If bottom-up data-driven AI tools, may it be deep learning, machine learning or games such as AlphaGo, are no more than pattern matching and predictive tools, then should we not seek anticipatory tools that are also contextualized by top-down socio-cultural-economic value systems, and do not just follow the predetermined rules of the game. Coeckelbergh (this volume) proposes that a possible way forward is to seek an interplay between the art practice and technological innovation, envisioning technological innovation as a poetic, participative, and performative process that is always already connected to a wider cultural context, providing constrains for this process beyond the long-standing and ancient dualistic view of innovation. This participative, social, and cultural process, depending on larger cultural structures, involves human and non-human performances. This perspective of technological innovation as techne and poiesis, acknowledges that social change, through innovation, has its limits, since there is already a given culture, a form of life, which constrains—but also makes innovation possible. He further argues that technological innovation is indeed “technical”, but, if conceptualized as techne, can be understood as art and performance. It is argued that in practice, innovative techne is not only connected to episteme as theoretical knowledge but also has the mode of poiesis: it is not just the outcome of human design and intention but rather involves a performative process in which there is a “dialogue” between form and matter and between creator and environment in which humans and non-humans participate. Moreover, this art is embedded in broader cultural patterns and grammars—ultimately a ‘form of life’—that shape and make possible the innovation. If we understand technological innovation as a poetic, participative, and performative process, then bringing together technological innovation and artistic practices should not be seen as a marginal or luxury project but instead as one that is central, necessary, and vital for cultural-technological change. This conceptualization supports not only a different approach to innovation but also has social-transformative potential and has implications for ethics of technology and responsible innovation.

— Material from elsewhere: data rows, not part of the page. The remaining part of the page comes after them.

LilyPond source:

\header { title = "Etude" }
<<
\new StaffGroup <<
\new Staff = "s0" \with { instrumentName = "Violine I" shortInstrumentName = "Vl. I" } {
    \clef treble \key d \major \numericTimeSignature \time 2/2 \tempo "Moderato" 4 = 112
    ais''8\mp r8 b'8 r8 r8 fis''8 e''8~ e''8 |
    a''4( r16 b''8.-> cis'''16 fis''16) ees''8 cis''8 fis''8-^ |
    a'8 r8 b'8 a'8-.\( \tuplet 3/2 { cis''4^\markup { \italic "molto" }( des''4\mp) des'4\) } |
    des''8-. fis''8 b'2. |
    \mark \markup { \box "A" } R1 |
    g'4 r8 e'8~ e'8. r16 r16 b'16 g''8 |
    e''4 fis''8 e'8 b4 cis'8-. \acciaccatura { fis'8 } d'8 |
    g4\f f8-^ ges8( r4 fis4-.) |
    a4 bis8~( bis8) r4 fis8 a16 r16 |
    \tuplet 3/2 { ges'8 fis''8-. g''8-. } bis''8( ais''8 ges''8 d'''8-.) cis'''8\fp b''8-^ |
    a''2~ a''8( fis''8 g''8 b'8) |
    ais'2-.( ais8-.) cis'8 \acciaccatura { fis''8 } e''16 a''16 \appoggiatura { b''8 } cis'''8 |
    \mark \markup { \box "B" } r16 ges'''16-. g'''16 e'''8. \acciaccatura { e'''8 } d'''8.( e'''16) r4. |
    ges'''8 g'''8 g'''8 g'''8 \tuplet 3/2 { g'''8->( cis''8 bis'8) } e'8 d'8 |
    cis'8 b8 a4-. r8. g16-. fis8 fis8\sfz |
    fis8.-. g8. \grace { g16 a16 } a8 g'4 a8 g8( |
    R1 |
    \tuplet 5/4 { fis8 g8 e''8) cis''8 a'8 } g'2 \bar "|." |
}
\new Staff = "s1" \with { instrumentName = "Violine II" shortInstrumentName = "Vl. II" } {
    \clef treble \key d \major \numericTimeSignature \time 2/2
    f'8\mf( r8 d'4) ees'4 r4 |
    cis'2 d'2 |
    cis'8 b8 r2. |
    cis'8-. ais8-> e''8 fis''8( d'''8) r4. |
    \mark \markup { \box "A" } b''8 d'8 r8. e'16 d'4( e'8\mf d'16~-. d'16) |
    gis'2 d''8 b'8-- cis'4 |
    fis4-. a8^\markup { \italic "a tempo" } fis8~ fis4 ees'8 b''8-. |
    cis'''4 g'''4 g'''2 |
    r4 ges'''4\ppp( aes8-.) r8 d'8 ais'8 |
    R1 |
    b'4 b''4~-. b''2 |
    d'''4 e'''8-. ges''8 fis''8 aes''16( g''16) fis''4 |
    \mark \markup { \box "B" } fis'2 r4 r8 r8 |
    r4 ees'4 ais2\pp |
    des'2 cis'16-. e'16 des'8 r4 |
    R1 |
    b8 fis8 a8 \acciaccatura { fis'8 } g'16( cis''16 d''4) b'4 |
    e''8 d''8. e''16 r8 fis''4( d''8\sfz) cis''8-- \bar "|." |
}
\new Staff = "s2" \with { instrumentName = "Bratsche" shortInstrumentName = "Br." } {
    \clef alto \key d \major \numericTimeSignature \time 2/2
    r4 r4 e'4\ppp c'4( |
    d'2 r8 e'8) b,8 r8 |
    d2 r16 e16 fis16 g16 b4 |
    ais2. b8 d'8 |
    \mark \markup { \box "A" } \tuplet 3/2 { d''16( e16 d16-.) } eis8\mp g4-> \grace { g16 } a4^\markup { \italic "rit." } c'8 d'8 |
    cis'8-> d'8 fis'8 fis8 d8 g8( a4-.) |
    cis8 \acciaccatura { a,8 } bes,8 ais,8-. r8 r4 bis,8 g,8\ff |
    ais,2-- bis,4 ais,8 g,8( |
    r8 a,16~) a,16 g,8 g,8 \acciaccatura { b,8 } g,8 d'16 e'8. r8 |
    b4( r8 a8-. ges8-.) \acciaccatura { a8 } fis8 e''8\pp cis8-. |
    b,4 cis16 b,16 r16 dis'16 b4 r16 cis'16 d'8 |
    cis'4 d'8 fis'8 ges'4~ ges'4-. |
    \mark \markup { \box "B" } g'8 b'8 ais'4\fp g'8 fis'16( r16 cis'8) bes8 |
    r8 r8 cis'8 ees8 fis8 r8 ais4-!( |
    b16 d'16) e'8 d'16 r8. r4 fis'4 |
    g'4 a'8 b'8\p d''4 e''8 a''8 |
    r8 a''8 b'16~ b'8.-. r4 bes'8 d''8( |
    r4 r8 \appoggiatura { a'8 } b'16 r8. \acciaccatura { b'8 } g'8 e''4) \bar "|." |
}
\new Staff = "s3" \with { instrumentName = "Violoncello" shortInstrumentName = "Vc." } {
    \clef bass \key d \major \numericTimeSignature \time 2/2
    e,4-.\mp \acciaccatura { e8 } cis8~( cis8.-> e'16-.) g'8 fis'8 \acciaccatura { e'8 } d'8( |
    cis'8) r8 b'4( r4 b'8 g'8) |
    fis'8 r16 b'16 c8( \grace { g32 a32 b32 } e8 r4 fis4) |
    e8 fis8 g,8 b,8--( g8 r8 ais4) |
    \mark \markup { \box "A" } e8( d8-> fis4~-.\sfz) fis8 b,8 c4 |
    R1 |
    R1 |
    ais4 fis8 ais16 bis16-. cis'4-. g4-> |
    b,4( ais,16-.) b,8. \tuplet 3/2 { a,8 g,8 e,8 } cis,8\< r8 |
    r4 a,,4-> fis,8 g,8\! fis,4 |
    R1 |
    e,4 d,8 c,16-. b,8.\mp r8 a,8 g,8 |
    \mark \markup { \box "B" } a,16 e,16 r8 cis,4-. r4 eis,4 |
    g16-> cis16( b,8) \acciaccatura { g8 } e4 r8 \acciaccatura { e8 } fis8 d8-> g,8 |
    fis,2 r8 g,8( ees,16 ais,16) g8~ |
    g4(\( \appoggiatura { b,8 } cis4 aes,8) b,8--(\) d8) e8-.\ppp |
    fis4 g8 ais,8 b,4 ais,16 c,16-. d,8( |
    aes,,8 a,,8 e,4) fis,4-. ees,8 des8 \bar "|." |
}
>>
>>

As the debate on AI narratives evolves, there is an intense contest between two paradigms, holistic paradigm that is based on the interconnected world, and the other reductionist, mechanistic paradigm that sees humans as separate from nature. The mechanistic paradigm has transformed the diversity of knowledge systems into a hierarchy, privileging the reductionist paradigm as the only science, and undermining other knowledge systems. In exploring the case for alignment of AI attributes and human values on the assumption of finding an equivalence between human ethics (practical wisdom) and rule-based ethics, we need to recognize that this notion of equivalence is flawed. If one of central ethos of equivalence is mutual trust, then it is difficult to visualize how an AI system can offer itself as a trusted companion in an emotionally laid situation where we feel personal and deep grief and pain of the loss a loved one. The idea that the computer can console us by following rules embedded in its system, ignores the very essence of what human emotion is, tacit and personal that cannot be totally explicated in the forms of rules. It can be felt but and cannot be learned even in the form of rules of familiarity.

The challenge is that we should mould AI futures for common good of people and societies rather than letting technological determinism becoming a single story of ‘singularity’.